*TO DO:* Find every line in the records below that contains the string "HasTimeBetweenEvictions", matching case exactly, and copy each of those lines.

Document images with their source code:
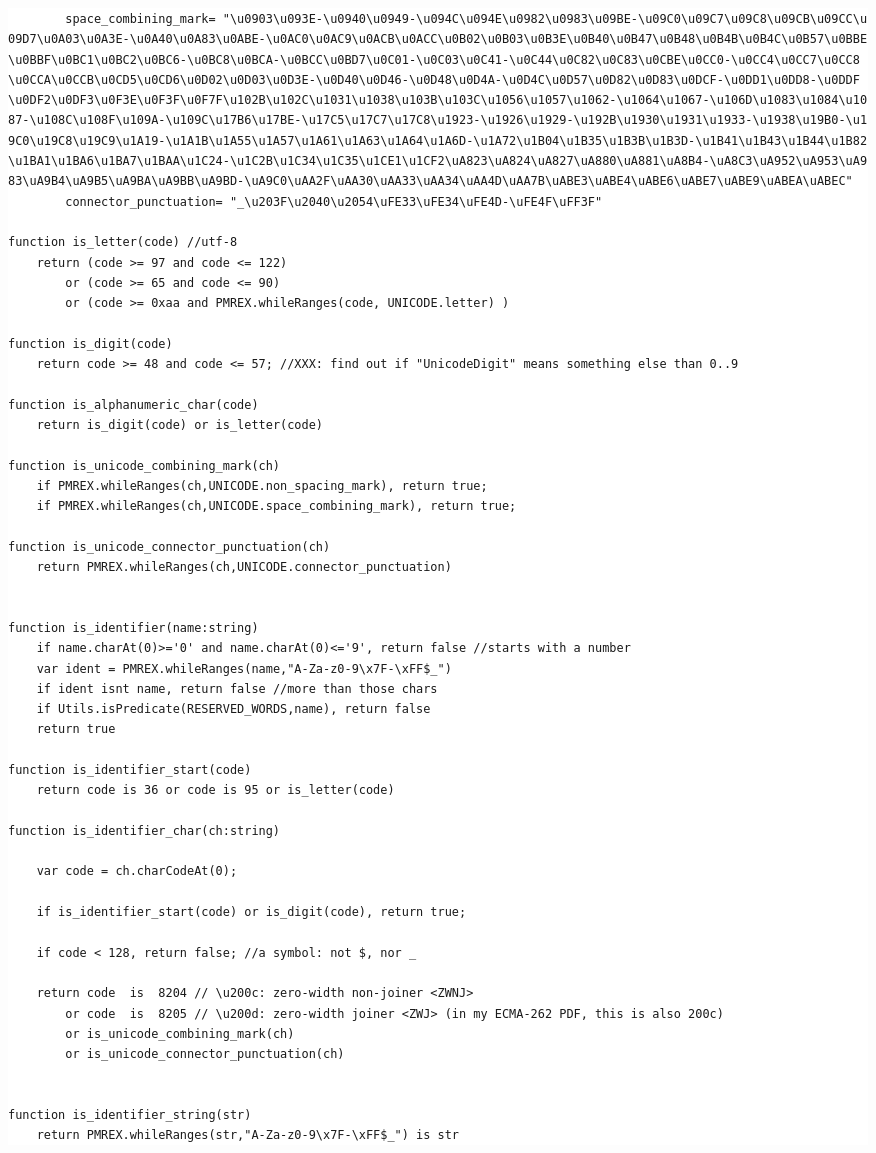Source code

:             space_combining_mark= "\u0903\u093E-\u0940\u0949-\u094C\u094E\u0982\u0983\u09BE-\u09C0\u09C7\u09C8\u09CB\u09CC\u09D7\u0A03\u0A3E-\u0A40\u0A83\u0ABE-\u0AC0\u0AC9\u0ACB\u0ACC\u0B02\u0B03\u0B3E\u0B40\u0B47\u0B48\u0B4B\u0B4C\u0B57\u0BBE\u0BBF\u0BC1\u0BC2\u0BC6-\u0BC8\u0BCA-\u0BCC\u0BD7\u0C01-\u0C03\u0C41-\u0C44\u0C82\u0C83\u0CBE\u0CC0-\u0CC4\u0CC7\u0CC8\u0CCA\u0CCB\u0CD5\u0CD6\u0D02\u0D03\u0D3E-\u0D40\u0D46-\u0D48\u0D4A-\u0D4C\u0D57\u0D82\u0D83\u0DCF-\u0DD1\u0DD8-\u0DDF\u0DF2\u0DF3\u0F3E\u0F3F\u0F7F\u102B\u102C\u1031\u1038\u103B\u103C\u1056\u1057\u1062-\u1064\u1067-\u106D\u1083\u1084\u1087-\u108C\u108F\u109A-\u109C\u17B6\u17BE-\u17C5\u17C7\u17C8\u1923-\u1926\u1929-\u192B\u1930\u1931\u1933-\u1938\u19B0-\u19C0\u19C8\u19C9\u1A19-\u1A1B\u1A55\u1A57\u1A61\u1A63\u1A64\u1A6D-\u1A72\u1B04\u1B35\u1B3B\u1B3D-\u1B41\u1B43\u1B44\u1B82\u1BA1\u1BA6\u1BA7\u1BAA\u1C24-\u1C2B\u1C34\u1C35\u1CE1\u1CF2\uA823\uA824\uA827\uA880\uA881\uA8B4-\uA8C3\uA952\uA953\uA983\uA9B4\uA9B5\uA9BA\uA9BB\uA9BD-\uA9C0\uAA2F\uAA30\uAA33\uAA34\uAA4D\uAA7B\uABE3\uABE4\uABE6\uABE7\uABE9\uABEA\uABEC"
            connector_punctuation= "_\u203F\u2040\u2054\uFE33\uFE34\uFE4D-\uFE4F\uFF3F"

    function is_letter(code) //utf-8
        return (code >= 97 and code <= 122)
            or (code >= 65 and code <= 90)
            or (code >= 0xaa and PMREX.whileRanges(code, UNICODE.letter) )

    function is_digit(code) 
        return code >= 48 and code <= 57; //XXX: find out if "UnicodeDigit" means something else than 0..9
    
    function is_alphanumeric_char(code) 
        return is_digit(code) or is_letter(code)
    
    function is_unicode_combining_mark(ch) 
        if PMREX.whileRanges(ch,UNICODE.non_spacing_mark), return true;
        if PMREX.whileRanges(ch,UNICODE.space_combining_mark), return true;

    function is_unicode_connector_punctuation(ch) 
        return PMREX.whileRanges(ch,UNICODE.connector_punctuation) 


    function is_identifier(name:string) 
        if name.charAt(0)>='0' and name.charAt(0)<='9', return false //starts with a number 
        var ident = PMREX.whileRanges(name,"A-Za-z0-9\x7F-\xFF$_")
        if ident isnt name, return false //more than those chars
        if Utils.isPredicate(RESERVED_WORDS,name), return false
        return true

    function is_identifier_start(code) 
        return code is 36 or code is 95 or is_letter(code)

    function is_identifier_char(ch:string) 

        var code = ch.charCodeAt(0);

        if is_identifier_start(code) or is_digit(code), return true;
        
        if code < 128, return false; //a symbol: not $, nor _

        return code  is  8204 // \u200c: zero-width non-joiner <ZWNJ>
            or code  is  8205 // \u200d: zero-width joiner <ZWJ> (in my ECMA-262 PDF, this is also 200c)
            or is_unicode_combining_mark(ch)
            or is_unicode_connector_punctuation(ch)
        
    
    function is_identifier_string(str)
        return PMREX.whileRanges(str,"A-Za-z0-9\x7F-\xFF$_") is str
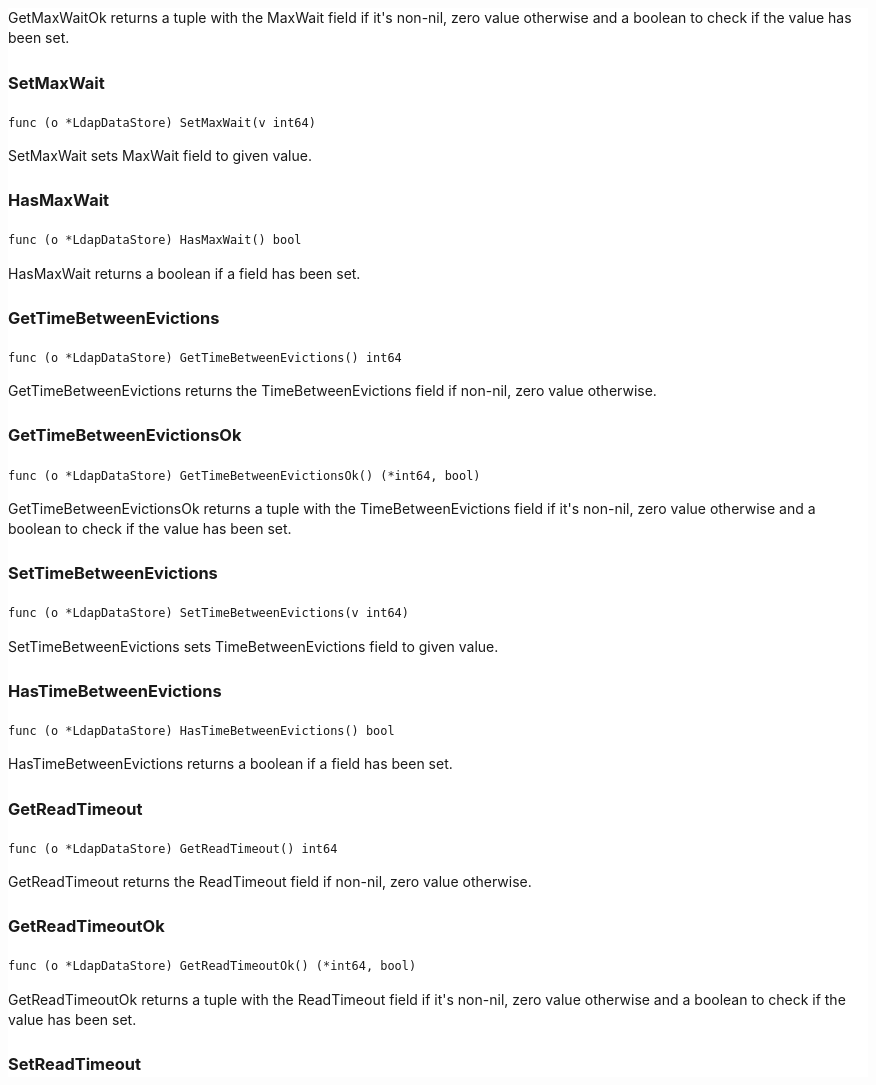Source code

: GetMaxWaitOk returns a tuple with the MaxWait field if it's non-nil, zero value otherwise
and a boolean to check if the value has been set.

### SetMaxWait

`func (o *LdapDataStore) SetMaxWait(v int64)`

SetMaxWait sets MaxWait field to given value.

### HasMaxWait

`func (o *LdapDataStore) HasMaxWait() bool`

HasMaxWait returns a boolean if a field has been set.

### GetTimeBetweenEvictions

`func (o *LdapDataStore) GetTimeBetweenEvictions() int64`

GetTimeBetweenEvictions returns the TimeBetweenEvictions field if non-nil, zero value otherwise.

### GetTimeBetweenEvictionsOk

`func (o *LdapDataStore) GetTimeBetweenEvictionsOk() (*int64, bool)`

GetTimeBetweenEvictionsOk returns a tuple with the TimeBetweenEvictions field if it's non-nil, zero value otherwise
and a boolean to check if the value has been set.

### SetTimeBetweenEvictions

`func (o *LdapDataStore) SetTimeBetweenEvictions(v int64)`

SetTimeBetweenEvictions sets TimeBetweenEvictions field to given value.

### HasTimeBetweenEvictions

`func (o *LdapDataStore) HasTimeBetweenEvictions() bool`

HasTimeBetweenEvictions returns a boolean if a field has been set.

### GetReadTimeout

`func (o *LdapDataStore) GetReadTimeout() int64`

GetReadTimeout returns the ReadTimeout field if non-nil, zero value otherwise.

### GetReadTimeoutOk

`func (o *LdapDataStore) GetReadTimeoutOk() (*int64, bool)`

GetReadTimeoutOk returns a tuple with the ReadTimeout field if it's non-nil, zero value otherwise
and a boolean to check if the value has been set.

### SetReadTimeout
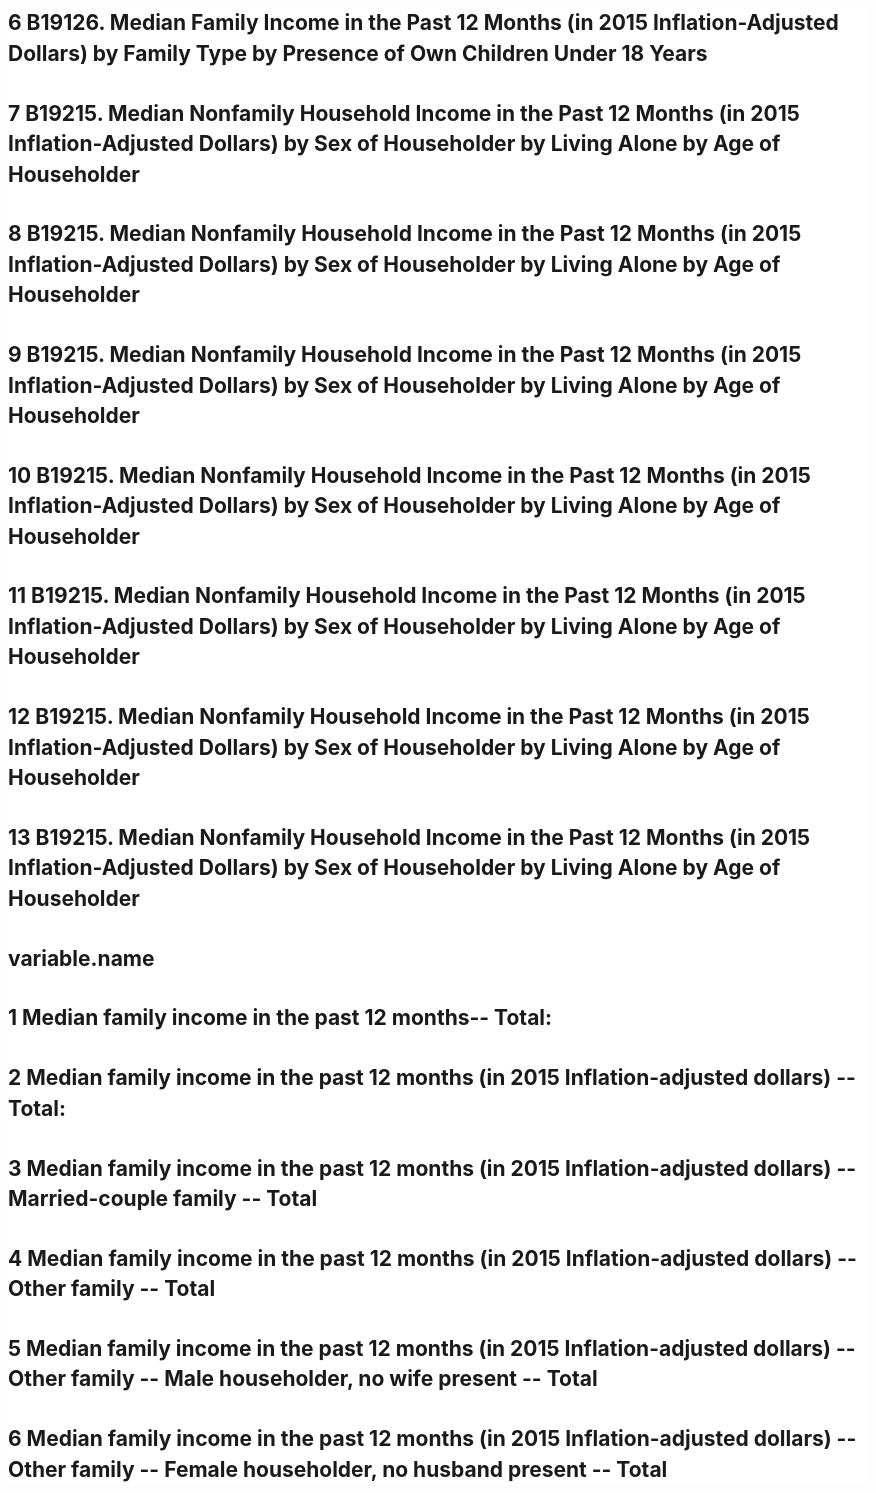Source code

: ## 6                 B19126. Median Family Income in the Past 12 Months (in 2015 Inflation-Adjusted Dollars) by Family Type by Presence of Own Children Under 18 Years
## 7  B19215. Median Nonfamily Household Income in the Past 12 Months (in 2015 Inflation-Adjusted Dollars) by Sex of Householder by Living Alone by Age of Householder
## 8  B19215. Median Nonfamily Household Income in the Past 12 Months (in 2015 Inflation-Adjusted Dollars) by Sex of Householder by Living Alone by Age of Householder
## 9  B19215. Median Nonfamily Household Income in the Past 12 Months (in 2015 Inflation-Adjusted Dollars) by Sex of Householder by Living Alone by Age of Householder
## 10 B19215. Median Nonfamily Household Income in the Past 12 Months (in 2015 Inflation-Adjusted Dollars) by Sex of Householder by Living Alone by Age of Householder
## 11 B19215. Median Nonfamily Household Income in the Past 12 Months (in 2015 Inflation-Adjusted Dollars) by Sex of Householder by Living Alone by Age of Householder
## 12 B19215. Median Nonfamily Household Income in the Past 12 Months (in 2015 Inflation-Adjusted Dollars) by Sex of Householder by Living Alone by Age of Householder
## 13 B19215. Median Nonfamily Household Income in the Past 12 Months (in 2015 Inflation-Adjusted Dollars) by Sex of Householder by Living Alone by Age of Householder
##                                                                                                                                                variable.name
## 1                                                                                                        Median family income in the past 12 months-- Total:
## 2                                                                  Median family income in the past 12 months (in 2015 Inflation-adjusted dollars) -- Total:
## 3                                          Median family income in the past 12 months (in 2015 Inflation-adjusted dollars) -- Married-couple family -- Total
## 4                                                   Median family income in the past 12 months (in 2015 Inflation-adjusted dollars) -- Other family -- Total
## 5              Median family income in the past 12 months (in 2015 Inflation-adjusted dollars) -- Other family -- Male householder, no wife present -- Total
## 6         Median family income in the past 12 months (in 2015 Inflation-adjusted dollars) -- Other family -- Female householder, no husband present -- Total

*ANSWER FOR THIS EXERCISE:*
### HasTimeBetweenEvictions
`func (o *LdapDataStore) HasTimeBetweenEvictions() bool`
HasTimeBetweenEvictions returns a boolean if a field has been set.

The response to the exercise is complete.